Ciudad Juárez, Mexico, has been known as the murder capital of the world, and there’s a reason for that. For a long time, it was where a war was taking place. There are other regions of Mexico where cartels have gone to war, and lots of people died. The reason I point this out is because, to my mind, I haven’t ever really thought of this as an actual war. Violent? Battles? Gang fights? Sure, but I never really conceptualized any of this as a “war” in my head. However, with the way Gallo describes the scene, all it’s lacking is the official declaration. If these hotspots were declared war zones, the entire way people could help sort these issues out would change. It would give nations power that they do not currently have. So why don’t they? Well, there are reasons for that, too.
There are intricacies, and parts of the social equation that I’d never really thought about before. For example, how does one fully combat these drug issues, when drugs make so much money for people who would likely not have anything without them? How do you keep people from running drugs, when the United States is the biggest buyer, and we pay so much for what they offer? It’s a problem that goes both ways, and there are no easy solutions, because without demand, there would be no reason to supply.
“Between the dawn of the new millennium and 2010, more than a million people across Latin America and the Caribbean were murdered. It’s a cocaine-fueled holocaust.”
What surprised me, mostly, was just how imbedded into the social structure of certain regions these organizations have become. In some areas, everyone is involved in some way, even if it’s just tangentially, because it’s literally impossible not to be connected somehow, and often, the only way to get away from all of it, is by running, which can put you in very real danger. Kids get conscripted as young as possible, which will keep parents in place. The government can be taking a piece of the pie. Loyalty may be a fraught topic, but sometimes it’s easier to just keep your head down and hope no one notices you.
Gallo’s reporting is really state of the art, and he goes out on a whole lot of limbs and risks everything to get the interviews he gets.
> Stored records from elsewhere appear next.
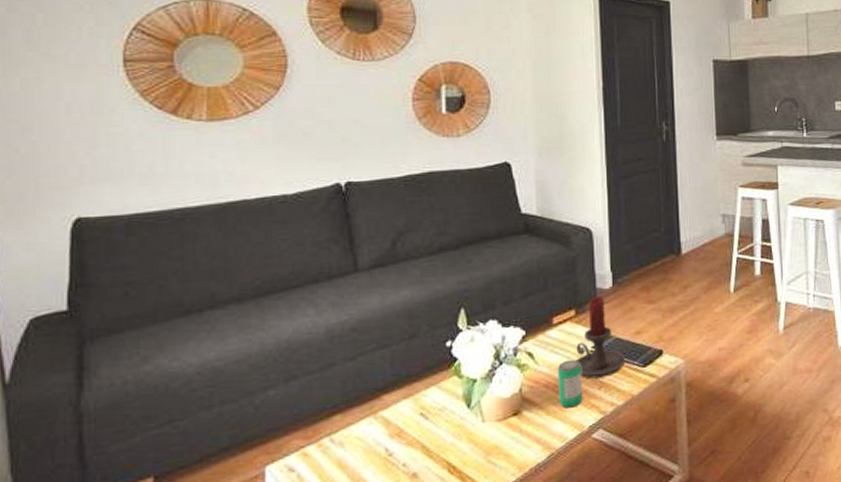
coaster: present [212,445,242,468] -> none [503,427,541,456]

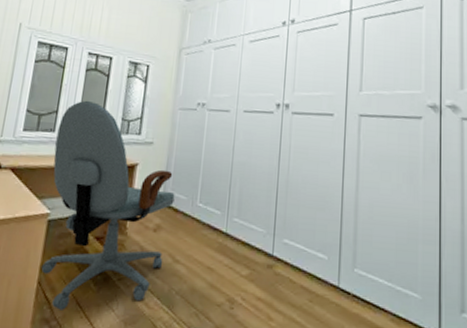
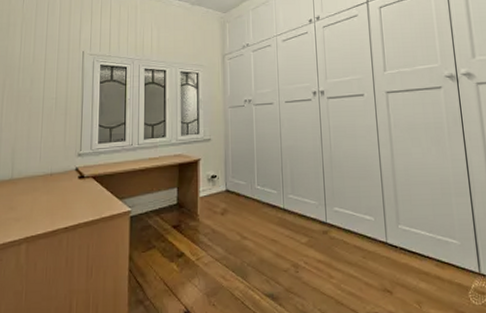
office chair: present [40,100,175,310] -> none [127,110,236,291]

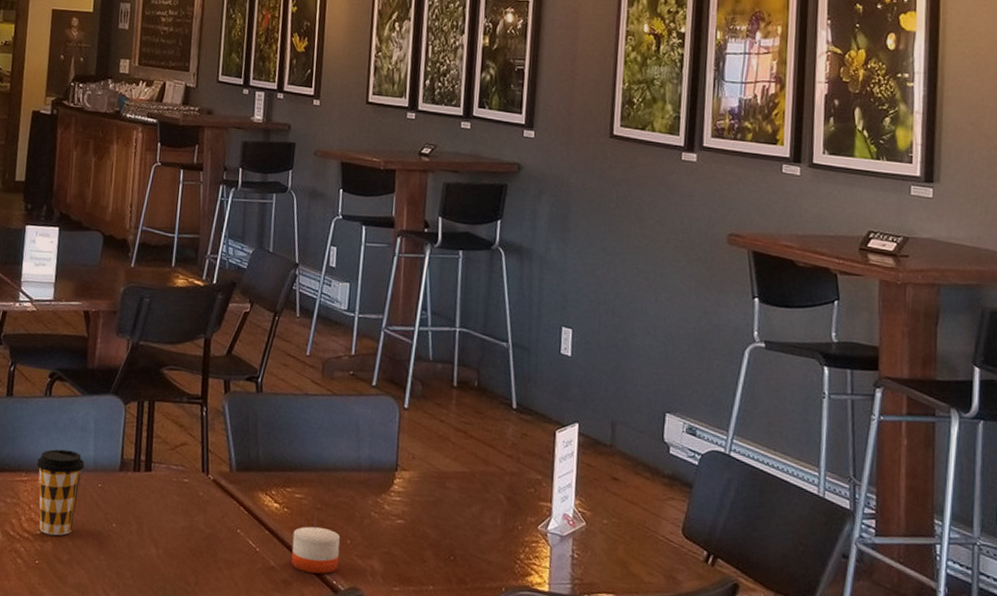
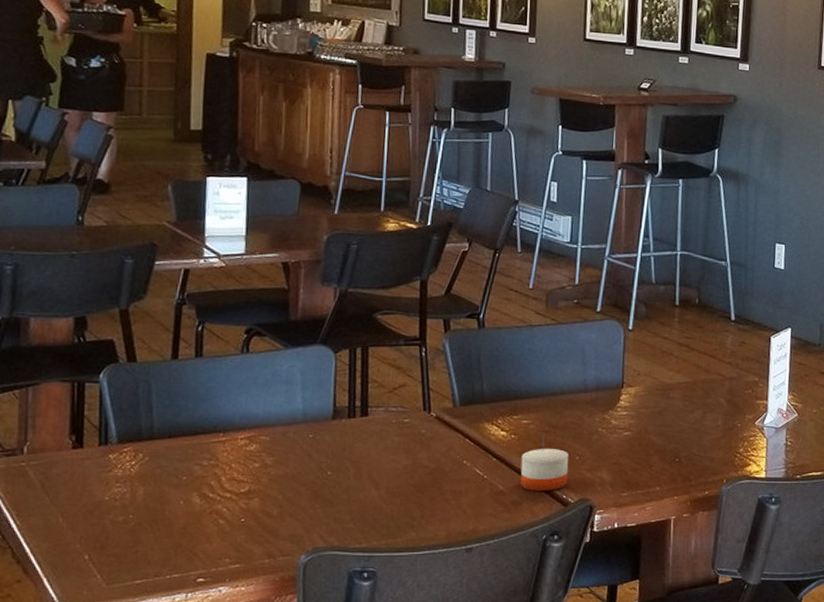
coffee cup: present [36,449,85,536] -> none [235,405,293,492]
Sometimes they are with people who refuse to be identified, but in a few cases he sits down with the head guy of huge organizations, and interviews them about how they operate. Or he’ll talk to assassins, or just kids manning the proverbial gate. Just about anyone, and while I bet it was an absolutely terrifying thing to do, it paid off because it gives readers an insider’s view of a topic that is so complex, and so multilayered and deep. I felt, by the time I ended this book, that nothing is what it seems. While this is a dark subject, and it often portrays dark deeds, it really does a great job at showing just how much I don’t understand, and how little I actually know.
I don’t have a clue.
We like to boil down immigration into good and bad, but this book shows that so much of what is pushing people north, is the very thing they are trying to get away from, and it’s all over up here, too. There are no easy answers, and there are none presented in these pages. The fact is, the cartels would not exist without the drugs the United States buys from them. I don’t have any solutions, but I did leave this book with a new understanding of just how two-sided this issue is. I fundamentally believe that we need more in-depth journalism like this to reach into the American consciousness.